Citigroup Inc., Banc of America Securities LLC, Stone & Youngberg LLC and two other underwriters, which have yet to be picked, will also help manage the sale, said county Treasurer John Moorlach. Merrill Lynch & Co., which sought to win its first bond business there since selling derivatives that led to the bankruptcy, wasn’t among firms on an approved underwriting pool invited to participate.
“Merrill was not on the pre-approved list,” Moorlach said in a telephone interview late yesterday, after the county’s Public Finance Advisory Committee approved the underwriter group. Seeking to add Merrill to the list would have delayed the sale, he said. “It could be done, I’m sure, but we’d then be pushing out this deal.”

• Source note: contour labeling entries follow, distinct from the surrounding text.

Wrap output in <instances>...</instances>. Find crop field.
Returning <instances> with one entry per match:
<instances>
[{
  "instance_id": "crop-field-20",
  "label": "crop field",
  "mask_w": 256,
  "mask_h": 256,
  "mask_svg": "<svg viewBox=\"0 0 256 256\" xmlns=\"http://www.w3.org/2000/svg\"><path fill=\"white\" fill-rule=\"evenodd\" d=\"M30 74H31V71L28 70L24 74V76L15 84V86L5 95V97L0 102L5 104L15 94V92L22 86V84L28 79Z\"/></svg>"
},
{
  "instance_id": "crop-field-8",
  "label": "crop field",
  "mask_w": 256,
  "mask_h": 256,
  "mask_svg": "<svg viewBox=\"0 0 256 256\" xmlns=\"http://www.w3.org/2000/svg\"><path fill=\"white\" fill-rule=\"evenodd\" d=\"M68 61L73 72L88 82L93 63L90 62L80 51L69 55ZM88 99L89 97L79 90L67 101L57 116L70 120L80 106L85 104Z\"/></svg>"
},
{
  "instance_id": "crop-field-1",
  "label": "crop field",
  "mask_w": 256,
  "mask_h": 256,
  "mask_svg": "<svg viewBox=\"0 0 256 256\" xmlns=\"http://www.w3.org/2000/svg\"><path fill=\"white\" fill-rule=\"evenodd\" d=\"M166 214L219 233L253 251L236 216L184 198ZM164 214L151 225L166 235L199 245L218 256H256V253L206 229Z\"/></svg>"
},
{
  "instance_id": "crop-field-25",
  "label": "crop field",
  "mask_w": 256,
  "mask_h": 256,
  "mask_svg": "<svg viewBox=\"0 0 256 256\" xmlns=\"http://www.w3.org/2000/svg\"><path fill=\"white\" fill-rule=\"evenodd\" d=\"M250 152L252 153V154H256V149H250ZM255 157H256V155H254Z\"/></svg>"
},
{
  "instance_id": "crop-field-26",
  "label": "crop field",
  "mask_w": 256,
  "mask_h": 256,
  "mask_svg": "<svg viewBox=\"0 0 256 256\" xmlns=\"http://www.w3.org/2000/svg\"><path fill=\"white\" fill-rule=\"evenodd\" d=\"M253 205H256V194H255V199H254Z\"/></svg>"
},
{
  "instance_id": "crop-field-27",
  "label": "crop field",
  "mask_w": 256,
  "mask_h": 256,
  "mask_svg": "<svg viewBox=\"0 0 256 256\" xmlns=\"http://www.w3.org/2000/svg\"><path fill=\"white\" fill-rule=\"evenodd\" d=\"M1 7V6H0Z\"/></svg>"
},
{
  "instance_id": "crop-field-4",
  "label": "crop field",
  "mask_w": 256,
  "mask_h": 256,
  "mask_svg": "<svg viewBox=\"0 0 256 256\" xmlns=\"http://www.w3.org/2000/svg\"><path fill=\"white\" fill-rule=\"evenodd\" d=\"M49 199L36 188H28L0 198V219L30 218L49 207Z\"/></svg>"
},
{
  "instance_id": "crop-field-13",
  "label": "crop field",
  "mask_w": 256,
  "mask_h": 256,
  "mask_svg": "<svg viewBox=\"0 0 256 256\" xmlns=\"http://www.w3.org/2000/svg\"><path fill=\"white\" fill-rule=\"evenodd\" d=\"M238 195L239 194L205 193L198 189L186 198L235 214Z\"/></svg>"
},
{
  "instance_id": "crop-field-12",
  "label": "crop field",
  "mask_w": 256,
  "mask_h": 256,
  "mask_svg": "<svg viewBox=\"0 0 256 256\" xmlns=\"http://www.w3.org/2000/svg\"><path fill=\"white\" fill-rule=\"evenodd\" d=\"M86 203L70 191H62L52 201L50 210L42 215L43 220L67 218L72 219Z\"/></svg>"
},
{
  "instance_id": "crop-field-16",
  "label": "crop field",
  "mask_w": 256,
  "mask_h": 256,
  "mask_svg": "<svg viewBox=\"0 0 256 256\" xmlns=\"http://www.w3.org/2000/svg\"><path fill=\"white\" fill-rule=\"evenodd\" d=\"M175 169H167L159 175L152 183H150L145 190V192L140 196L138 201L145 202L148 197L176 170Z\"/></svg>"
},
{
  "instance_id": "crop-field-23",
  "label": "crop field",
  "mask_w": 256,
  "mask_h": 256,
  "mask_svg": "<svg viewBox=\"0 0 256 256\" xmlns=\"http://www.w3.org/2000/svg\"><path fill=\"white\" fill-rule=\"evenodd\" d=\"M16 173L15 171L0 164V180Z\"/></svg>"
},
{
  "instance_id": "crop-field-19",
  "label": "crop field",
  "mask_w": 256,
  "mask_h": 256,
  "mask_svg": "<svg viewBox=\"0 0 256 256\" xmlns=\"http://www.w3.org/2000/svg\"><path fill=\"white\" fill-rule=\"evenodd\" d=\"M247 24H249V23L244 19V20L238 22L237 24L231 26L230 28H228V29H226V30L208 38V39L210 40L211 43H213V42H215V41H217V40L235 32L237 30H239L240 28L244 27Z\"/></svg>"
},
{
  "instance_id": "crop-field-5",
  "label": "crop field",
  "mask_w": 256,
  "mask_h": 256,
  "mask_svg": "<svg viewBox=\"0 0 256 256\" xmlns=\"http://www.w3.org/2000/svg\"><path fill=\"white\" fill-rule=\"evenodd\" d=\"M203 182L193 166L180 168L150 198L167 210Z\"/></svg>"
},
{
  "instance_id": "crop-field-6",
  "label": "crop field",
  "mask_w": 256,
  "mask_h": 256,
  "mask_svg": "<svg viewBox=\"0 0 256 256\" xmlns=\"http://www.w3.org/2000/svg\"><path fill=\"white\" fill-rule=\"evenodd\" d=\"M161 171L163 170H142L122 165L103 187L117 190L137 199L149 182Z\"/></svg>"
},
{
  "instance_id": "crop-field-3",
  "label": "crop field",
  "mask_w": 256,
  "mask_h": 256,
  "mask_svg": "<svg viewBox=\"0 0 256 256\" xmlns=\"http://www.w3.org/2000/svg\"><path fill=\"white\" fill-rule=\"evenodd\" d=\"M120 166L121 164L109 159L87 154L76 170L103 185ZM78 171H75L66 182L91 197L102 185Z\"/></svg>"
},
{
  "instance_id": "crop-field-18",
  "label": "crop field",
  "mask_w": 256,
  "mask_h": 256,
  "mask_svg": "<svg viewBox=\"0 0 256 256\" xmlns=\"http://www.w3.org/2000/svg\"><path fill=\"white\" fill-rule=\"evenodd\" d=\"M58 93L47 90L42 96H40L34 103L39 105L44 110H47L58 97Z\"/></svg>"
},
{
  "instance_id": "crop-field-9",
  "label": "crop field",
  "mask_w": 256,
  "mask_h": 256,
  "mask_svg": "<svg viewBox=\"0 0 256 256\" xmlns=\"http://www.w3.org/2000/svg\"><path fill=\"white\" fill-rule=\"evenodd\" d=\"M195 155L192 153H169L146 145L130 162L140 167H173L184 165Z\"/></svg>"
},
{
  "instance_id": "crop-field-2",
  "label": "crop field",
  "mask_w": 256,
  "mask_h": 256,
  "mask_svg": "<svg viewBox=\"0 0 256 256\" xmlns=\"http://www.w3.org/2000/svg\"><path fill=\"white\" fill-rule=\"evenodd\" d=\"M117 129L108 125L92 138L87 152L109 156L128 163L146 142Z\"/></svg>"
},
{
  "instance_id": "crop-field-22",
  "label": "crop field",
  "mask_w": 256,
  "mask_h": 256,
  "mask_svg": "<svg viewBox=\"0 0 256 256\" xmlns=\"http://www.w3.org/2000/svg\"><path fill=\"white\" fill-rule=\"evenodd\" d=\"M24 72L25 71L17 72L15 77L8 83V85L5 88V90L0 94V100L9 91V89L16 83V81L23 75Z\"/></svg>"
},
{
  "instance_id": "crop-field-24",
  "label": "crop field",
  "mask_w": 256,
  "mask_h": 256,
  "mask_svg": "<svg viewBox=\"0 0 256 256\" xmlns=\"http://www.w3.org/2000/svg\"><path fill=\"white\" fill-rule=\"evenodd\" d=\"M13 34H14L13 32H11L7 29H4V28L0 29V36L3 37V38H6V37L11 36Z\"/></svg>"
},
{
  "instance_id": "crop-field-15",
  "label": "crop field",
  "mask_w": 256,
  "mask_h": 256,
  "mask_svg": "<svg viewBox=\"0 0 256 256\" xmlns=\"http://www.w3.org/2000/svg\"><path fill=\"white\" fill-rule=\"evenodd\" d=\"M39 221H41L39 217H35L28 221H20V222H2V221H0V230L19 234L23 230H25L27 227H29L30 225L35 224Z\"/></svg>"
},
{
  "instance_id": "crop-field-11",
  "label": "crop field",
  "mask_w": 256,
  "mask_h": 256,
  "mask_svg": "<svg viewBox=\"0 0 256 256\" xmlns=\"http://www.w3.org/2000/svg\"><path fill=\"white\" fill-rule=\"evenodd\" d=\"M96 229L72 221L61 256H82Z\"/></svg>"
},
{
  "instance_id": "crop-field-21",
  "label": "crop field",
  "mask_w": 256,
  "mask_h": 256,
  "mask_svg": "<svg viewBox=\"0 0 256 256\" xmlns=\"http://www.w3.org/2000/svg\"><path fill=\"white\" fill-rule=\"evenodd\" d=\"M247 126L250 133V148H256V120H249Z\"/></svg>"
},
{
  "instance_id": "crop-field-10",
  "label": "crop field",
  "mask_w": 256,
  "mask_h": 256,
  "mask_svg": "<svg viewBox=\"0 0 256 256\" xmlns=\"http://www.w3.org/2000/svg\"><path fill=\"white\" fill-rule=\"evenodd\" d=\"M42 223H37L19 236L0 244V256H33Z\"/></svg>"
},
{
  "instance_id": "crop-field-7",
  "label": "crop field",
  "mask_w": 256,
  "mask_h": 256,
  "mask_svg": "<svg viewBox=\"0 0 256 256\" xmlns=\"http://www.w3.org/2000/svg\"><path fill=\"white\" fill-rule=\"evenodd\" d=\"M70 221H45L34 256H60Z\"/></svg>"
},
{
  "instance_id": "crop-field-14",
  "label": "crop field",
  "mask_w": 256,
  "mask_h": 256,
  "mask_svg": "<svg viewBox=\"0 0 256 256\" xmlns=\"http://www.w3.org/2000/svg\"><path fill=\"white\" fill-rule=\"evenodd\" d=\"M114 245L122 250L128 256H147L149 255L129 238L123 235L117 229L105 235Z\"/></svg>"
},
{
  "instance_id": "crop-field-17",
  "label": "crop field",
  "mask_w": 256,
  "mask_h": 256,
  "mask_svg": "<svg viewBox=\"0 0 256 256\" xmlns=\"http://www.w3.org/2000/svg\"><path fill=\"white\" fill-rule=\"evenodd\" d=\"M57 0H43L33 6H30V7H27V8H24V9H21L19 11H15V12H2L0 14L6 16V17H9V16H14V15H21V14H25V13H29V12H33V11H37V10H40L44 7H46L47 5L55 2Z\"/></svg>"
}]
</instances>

The bigger news on this day was carried by The Bond Buyer. Lynn Hume’s piece was titled “Bush Taps Cox for SEC: Calif. Congressman Nominated for Chairmanship.” Congressman Chris Cox was my honorary campaign chair when I ran against Citron. This relationship gave Cox the stature to address disclosure issues for municipalities. The Bond Buyer is focused on municipalities and covered the appointment from that angle. Here are the segments that relate to our 1994 experiences.
President Bush yesterday nominated Rep. Christopher Cox, R-Calif. – a self-described advocate of free enterprise and limited government who pushed for increased municipal bond disclosure in the wake of the Orange County, Calif., financial fiasco in the 1990s – to become chairman of the Securities and Exchange Commission.
It was in the mid-1990s, when Cox was a member of the House Energy and Commerce Committee, that his attention turned to the municipal bond market after Orange County’s use of a risky undisclosed investment strategy led it to file for bankruptcy protection.
Actually, Cox disclosed the pending bankruptcy filing to reporters before the county announced its plans publicly. According to news reports at that time, Cox had been meeting with reporters on Dec. 6 when he received a message that the county was about to file for bankruptcy. He relayed that information to the reporters, saying he was “taken aback” by the message. Cox later said he thought the news had already been made public.
About a week later, Cox told The Bond Buyer that he planned to introduce legislation that would put municipal bond disclosure on a par with disclosure in the corporate market. He said his concerns about the lack of adequate disclosure requirements for municipal issuers stemmed in part from the fact that John Moorlach, the accountant who had run against Orange County Treasurer Robert Citron, had warned about the county’s investment strategy, but could not obtain any specific information from county officials about it.
Cox had chaired Moorlach’s campaign. The two had tried to get county and federal officials interested in the allegations but were unable to do so.